Processing Core for Compressing Wireless Data: The Enhancement of a RISC Microprocessor
Abstract
This thesis explores the ability of the proprietary Texas Instruments embedded 16 bits RISC microprocessor, NanoRisc, to process common lossless compression algorithms, and propose extensions in order to increase its performance on this task. In order to measure performance of the NanoRisc microprocessor, the existing software tool chain was enhanced for profiling and simulating the improvements, and three fundamentally different adaptive data compression algorithms with different supporting data structures were implemented in the NanoRisc assembly language. On the background of profiling results, some enhancements were proposed.

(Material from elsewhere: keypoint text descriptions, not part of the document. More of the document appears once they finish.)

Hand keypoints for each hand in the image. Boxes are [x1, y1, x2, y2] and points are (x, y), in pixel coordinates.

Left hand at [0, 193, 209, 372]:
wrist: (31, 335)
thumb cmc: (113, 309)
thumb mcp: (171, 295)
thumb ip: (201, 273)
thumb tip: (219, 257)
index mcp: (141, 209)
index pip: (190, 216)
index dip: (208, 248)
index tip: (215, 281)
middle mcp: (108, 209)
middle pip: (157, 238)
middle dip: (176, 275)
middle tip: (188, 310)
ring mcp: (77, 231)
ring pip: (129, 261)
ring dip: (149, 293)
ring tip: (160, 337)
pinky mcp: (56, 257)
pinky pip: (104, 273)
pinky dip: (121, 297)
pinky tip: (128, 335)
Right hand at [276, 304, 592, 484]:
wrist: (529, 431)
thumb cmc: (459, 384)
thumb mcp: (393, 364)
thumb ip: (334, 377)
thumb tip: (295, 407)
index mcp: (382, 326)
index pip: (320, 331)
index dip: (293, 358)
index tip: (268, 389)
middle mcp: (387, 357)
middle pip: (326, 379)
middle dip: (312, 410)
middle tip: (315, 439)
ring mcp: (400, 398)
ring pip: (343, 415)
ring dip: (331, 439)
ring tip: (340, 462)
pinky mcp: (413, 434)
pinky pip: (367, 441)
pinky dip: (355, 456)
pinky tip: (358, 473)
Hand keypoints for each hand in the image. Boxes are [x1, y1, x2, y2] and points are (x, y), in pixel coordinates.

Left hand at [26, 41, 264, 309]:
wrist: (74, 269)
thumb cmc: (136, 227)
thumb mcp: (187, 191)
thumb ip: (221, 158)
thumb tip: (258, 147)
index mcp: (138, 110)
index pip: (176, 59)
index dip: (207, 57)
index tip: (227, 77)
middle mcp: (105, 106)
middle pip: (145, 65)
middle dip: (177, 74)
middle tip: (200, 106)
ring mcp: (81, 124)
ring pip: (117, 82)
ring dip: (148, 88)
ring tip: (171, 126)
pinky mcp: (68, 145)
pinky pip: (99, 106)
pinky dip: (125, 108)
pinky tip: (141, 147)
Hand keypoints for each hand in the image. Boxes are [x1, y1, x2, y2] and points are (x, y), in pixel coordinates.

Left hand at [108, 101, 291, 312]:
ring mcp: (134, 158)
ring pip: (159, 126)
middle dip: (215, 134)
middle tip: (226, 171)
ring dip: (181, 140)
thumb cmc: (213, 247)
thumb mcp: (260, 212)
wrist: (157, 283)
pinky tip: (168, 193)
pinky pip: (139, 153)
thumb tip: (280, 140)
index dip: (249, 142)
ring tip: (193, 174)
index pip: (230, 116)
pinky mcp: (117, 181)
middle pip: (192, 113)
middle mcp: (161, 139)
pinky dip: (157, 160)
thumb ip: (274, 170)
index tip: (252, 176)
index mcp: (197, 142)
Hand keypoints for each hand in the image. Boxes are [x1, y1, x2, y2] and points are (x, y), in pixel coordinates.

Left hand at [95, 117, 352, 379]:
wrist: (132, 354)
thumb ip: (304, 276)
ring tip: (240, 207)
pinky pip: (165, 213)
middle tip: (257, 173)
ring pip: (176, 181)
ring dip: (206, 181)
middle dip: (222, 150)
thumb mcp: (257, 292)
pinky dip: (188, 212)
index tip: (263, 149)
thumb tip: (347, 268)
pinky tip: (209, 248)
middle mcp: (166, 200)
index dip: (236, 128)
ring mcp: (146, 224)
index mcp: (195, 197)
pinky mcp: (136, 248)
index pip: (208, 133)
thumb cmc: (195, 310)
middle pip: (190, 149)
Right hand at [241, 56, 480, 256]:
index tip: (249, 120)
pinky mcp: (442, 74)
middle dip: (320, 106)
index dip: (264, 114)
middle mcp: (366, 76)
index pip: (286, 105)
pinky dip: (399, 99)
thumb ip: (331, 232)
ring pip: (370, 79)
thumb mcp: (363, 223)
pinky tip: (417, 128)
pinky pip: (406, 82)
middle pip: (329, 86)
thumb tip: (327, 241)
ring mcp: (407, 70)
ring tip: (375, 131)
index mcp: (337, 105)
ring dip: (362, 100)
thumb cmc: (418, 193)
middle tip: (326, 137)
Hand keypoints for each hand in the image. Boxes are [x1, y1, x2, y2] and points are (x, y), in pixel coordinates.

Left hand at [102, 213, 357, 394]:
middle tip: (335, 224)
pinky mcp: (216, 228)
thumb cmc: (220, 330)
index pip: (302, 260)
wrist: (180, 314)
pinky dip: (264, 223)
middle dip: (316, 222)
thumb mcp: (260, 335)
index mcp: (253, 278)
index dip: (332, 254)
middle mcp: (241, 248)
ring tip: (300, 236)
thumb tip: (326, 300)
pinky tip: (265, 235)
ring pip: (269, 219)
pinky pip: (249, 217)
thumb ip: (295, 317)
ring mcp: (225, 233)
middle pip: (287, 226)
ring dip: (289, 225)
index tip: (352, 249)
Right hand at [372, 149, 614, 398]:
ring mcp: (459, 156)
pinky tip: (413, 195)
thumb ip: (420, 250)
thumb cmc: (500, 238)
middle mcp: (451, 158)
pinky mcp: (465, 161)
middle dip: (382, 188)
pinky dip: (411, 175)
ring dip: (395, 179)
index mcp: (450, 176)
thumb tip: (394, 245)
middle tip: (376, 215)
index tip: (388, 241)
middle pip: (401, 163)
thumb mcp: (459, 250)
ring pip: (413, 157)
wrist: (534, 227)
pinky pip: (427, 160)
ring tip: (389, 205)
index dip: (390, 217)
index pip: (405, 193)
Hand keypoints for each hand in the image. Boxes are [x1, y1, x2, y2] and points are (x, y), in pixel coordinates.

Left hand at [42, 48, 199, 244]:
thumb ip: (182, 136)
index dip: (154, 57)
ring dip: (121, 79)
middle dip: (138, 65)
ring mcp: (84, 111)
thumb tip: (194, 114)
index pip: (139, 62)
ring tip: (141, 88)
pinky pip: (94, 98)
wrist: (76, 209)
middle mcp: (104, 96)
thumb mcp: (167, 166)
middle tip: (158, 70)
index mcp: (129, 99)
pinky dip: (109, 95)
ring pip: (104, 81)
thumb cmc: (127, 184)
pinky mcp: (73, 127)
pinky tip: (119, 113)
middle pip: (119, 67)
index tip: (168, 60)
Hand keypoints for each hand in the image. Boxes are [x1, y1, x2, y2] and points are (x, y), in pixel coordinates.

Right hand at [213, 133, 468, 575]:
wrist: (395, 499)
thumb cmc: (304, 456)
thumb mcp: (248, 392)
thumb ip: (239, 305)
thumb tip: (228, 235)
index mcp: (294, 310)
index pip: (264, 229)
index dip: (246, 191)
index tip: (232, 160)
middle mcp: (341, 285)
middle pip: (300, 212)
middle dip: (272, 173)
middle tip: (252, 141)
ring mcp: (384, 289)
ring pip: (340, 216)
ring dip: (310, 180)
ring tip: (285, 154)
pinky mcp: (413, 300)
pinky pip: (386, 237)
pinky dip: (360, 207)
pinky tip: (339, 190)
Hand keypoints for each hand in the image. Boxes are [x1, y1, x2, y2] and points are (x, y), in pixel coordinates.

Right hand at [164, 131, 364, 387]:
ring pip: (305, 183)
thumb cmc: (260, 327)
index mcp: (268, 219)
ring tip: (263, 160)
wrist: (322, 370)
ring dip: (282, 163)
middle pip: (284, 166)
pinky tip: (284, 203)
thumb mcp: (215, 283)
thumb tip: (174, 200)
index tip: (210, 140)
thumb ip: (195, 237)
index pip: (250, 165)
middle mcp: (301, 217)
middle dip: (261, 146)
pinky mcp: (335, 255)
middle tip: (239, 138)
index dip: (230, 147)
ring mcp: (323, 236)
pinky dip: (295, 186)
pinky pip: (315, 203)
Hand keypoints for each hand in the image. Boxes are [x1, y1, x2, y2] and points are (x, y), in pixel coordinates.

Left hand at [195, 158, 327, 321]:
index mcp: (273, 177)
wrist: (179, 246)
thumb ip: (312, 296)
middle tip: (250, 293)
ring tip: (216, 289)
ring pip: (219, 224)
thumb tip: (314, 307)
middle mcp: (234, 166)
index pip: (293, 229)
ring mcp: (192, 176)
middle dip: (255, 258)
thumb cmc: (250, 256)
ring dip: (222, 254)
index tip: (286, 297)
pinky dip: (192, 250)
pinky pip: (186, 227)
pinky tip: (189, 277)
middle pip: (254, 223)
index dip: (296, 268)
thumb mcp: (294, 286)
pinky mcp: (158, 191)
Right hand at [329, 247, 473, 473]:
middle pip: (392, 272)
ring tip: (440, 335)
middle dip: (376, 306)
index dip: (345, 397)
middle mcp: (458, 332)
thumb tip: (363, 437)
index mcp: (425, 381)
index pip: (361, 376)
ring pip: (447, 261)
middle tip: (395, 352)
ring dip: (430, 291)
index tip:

The new enhancements improved throughput of the three implemented algorithms by between 18% and 103%, and the code sizes decreased between 6% and 31%. The bit field instructions also reduced RAM access by up to 53%. The enhancements were implemented in the NanoRisc VHDL model and synthesized. Synthesis reports showed an increase in gate count of 30%, but the whole NanoRisc core is still below 7k gates. Power consumption per MIPS increased by 7%, however reduced clock cycle count and memory access decreased the net power consumption of all tested algorithms. It is also shown that data compression with the NanoRisc prior to transmission in a low power RF transceiver may increase battery lifetime 4 times. Future work should include a comprehensive study of the effect of the proposed enhancements to more common applications for the NanoRisc microprocessor.